You’re secretive yourself, wouldn’t you say?
That’s a possibility, yeah.
Jack Nance says you’re the most secretive guy he’s ever known.
Well, I’m probably speaking much too much with you. [Uneasy laugh.]
There were some pieces written in the mid-eighties that made mention of the fact that you didn’t have any visitors. Your response wasn’t that you didn’t like the way your house was, or, “I have a small house, I can’t have visitors,” or, “I’m never in town” — any of which would have been perfectly fine excuses —
What was my response?
Your response was, “I’m doing things that I don’t want people to see.”
At the time, I probably was. I’m not always doing these things in my house. [Laughs.]
See, but you didn’t tell anyone what you were doing.
So you created a secret.
Well. I suppose I did. In an answer to a question, I created a secret.
I’m just wondering if part of your attraction to secrets is that there’s a kind of power, a kind of control in secrets. I think one reason secrets are so important to teenagers is that for them the world is completely out of control.
I don’t know. Secrets then were totally traumatic to me, because I was doing so many things that I thought could change my world in a negative way.
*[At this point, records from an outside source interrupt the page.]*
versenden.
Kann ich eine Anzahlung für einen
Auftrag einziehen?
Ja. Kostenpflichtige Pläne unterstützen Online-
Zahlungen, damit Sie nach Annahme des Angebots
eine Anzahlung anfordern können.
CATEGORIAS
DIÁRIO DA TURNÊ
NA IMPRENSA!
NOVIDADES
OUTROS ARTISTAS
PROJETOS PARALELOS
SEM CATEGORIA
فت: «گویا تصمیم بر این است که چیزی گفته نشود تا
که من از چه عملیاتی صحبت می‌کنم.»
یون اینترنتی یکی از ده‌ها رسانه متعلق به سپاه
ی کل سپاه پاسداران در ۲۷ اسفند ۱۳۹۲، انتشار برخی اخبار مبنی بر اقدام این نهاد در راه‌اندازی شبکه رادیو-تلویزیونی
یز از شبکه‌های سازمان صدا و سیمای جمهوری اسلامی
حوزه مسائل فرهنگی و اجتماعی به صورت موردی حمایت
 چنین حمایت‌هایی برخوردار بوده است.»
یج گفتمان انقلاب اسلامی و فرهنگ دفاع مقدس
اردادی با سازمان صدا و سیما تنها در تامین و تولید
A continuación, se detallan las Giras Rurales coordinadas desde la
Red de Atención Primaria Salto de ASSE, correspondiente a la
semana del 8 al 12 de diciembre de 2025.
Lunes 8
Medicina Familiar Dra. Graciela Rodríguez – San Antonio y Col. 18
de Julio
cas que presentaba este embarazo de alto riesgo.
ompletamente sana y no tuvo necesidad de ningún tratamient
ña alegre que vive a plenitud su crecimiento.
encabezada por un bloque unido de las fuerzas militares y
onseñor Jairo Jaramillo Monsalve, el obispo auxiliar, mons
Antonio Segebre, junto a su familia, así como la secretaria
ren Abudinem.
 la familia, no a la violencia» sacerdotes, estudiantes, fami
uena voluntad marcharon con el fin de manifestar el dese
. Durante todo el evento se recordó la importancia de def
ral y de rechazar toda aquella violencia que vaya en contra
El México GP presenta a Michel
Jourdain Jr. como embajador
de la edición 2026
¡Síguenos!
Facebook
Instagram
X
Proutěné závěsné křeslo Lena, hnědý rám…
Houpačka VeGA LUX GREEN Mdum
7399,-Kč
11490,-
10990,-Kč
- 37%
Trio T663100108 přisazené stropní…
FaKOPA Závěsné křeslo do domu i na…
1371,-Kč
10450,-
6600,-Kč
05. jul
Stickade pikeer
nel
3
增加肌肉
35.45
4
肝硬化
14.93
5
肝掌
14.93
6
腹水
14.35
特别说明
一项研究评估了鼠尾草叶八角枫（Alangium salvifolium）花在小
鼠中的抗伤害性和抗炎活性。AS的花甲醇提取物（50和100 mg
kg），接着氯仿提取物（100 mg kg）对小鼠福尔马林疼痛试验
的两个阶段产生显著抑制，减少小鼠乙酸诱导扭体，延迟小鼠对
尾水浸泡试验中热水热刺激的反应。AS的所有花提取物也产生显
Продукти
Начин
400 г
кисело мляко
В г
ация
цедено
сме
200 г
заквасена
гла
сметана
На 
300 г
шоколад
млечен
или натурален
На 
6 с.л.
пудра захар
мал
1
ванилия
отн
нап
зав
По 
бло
I was living in a fearful state. Secrets and mysteries provide sort of a beautiful little corridor where you can float out and many, many wonderful things can happen in there.
Now it’s come time to deny the rumor or admit to all America that you’ve a woman’s uterus in a bottle somewhere.
What have you heard about this?
We know you’re interested in body parts. We heard that a woman producer was having a hysterectomy and you asked her to save the tissue.
It wasn’t that way at all! This woman was having this operation, and asked the doctor to save this for me, as something she felt that I would want to have. A gift.
Sort of like a valentine.
Yeah. It’s like, there’s many things I have in my house, right? But some things — like the Log Lady — have stuck with certain people as very interesting things. So I guess that could be one of them.